The toll on Southern California wildlife from three solar power plants is just beginning to be revealed:
The Ivanpah solar thermal power plant in the Southern California desert supplies enough carbon-free electricity to power 140,000 homes. For birds, bats and butterflies, though, the futuristic project is the Death Star, incinerating anything that flies through a “solar flux” field that generates temperatures of 800 degree Fahrenheit when 300,000 mirrors focus the sun on a water-filled boilers that sit on top three 459-foot towers.
“It appears Ivanpah may act as a ‘mega-trap,’ attracting insects which in turn attract insect-eating birds, which are incapacitated by solar-flux injury, thus attracting predators and creating an entire food chain vulnerable to injury and death,” concluded scientists with the National Fish and Wildlife Forensics Laboratory in a report that investigated 233 bird deaths representing 71 species at three Southern California solar power plants.
“Ivanpah employees called such immolations ‘streamers,'” said The Atlantic.
US Fish and Wildlife Service Office of Law Enforcement staff “observed an average of one streamer event every two minutes.”
From the report:
When OLE staff visited Ivanpah, we observed many streamer events. It is claimed that these events represent the combustion of loose debris or insects. Although some of the events are likely that, there were instances where the amount of smoke produced by the ignition could only be explained by a large flammable biomass such as a bird. Indeed OLE observed birds entering the solar flux and igniting, consequently becoming a streamer.
When the Ivanpah solar plant was inaugurated in earlier this year, we noted about reports of birds being killed–the “singeing” of birds in the air due to the reflective panels heating the surrounding air to such high temperatures near the California plant’s towers.
At the time, we wrote:
All power sources involve tradeoffs, but to date, wind and solar have generally avoided discussing the topic, often quickly shifting to pointing out the costs of other energy sources in defending their own environmental impacts.
Those tradeoffs included the very distinct possibility of harm to migratory birds and other wildlife.

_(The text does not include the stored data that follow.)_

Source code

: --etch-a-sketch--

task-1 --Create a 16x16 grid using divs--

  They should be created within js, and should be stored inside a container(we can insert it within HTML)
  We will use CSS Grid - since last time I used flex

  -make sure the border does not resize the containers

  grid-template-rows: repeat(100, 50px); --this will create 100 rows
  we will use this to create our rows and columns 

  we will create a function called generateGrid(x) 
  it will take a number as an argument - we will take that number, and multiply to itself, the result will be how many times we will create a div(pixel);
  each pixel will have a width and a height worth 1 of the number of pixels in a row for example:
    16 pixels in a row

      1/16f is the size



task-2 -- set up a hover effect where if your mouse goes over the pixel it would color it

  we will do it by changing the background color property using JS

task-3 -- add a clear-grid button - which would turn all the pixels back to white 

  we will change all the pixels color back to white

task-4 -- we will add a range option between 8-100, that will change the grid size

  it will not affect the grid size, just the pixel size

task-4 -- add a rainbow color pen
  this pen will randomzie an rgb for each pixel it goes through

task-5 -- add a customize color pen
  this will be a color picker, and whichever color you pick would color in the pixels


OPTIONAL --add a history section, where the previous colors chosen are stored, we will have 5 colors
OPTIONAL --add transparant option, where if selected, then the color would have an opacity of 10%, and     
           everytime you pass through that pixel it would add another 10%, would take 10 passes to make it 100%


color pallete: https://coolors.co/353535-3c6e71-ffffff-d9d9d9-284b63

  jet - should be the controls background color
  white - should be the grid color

According to the April report bats–also attracted by the insects drawn to the solar arrays–have also been found near the facilities. These include species deemed “sensitive” in California by the Bureau of Land Management.
Regulatory agencies considered those costs for Ivanpah:
Ivanpah can be seen as a success story and a cautionary tale, highlighting the inevitable trade-offs between the need for cleaner power and the loss of fragile, open land. The California Energy Commission concluded that while the solar plant would impose “significant impacts on the environment … the benefits the project would provide override those impacts.”
Those full impacts won’t even be known for another couple years, as a two-year study is completed on Ivanpah’s effect on wildlife.
The report also notes that gathering specific data about the actual temperatures involved at Ivanpah have been difficult.
“Despite repeated requests, we have been unsuccessful in obtaining technical data relating to the temperature associated with solar flux at the Ivanpah facility,” the authors wrote.
The report authors quoted a Discovery TV channel program that pegged the possible top temperature at the top of the solar tower above 3,600 degrees Fahrenheit, enough to melt steel. In order to regulate the tower at a much lower temperature, Ivanpah’s operators must turn only a percentage of heliostats at the solar receiver.
They estimated that temperatures across the solar field ranged from 200 to 900 degrees Fahrenheit.
The solar facility at Ivanpah is a darling of the Obama administration and received $1.6 billion in loan guarantees.
“This project speaks for itself. Just look at the 170,000 shining heliostat mirrors and the three towers that would dwarf the Statue of Liberty,” said Ernest Moniz, Obam’s energy secretary, as reported by The Daily Caller.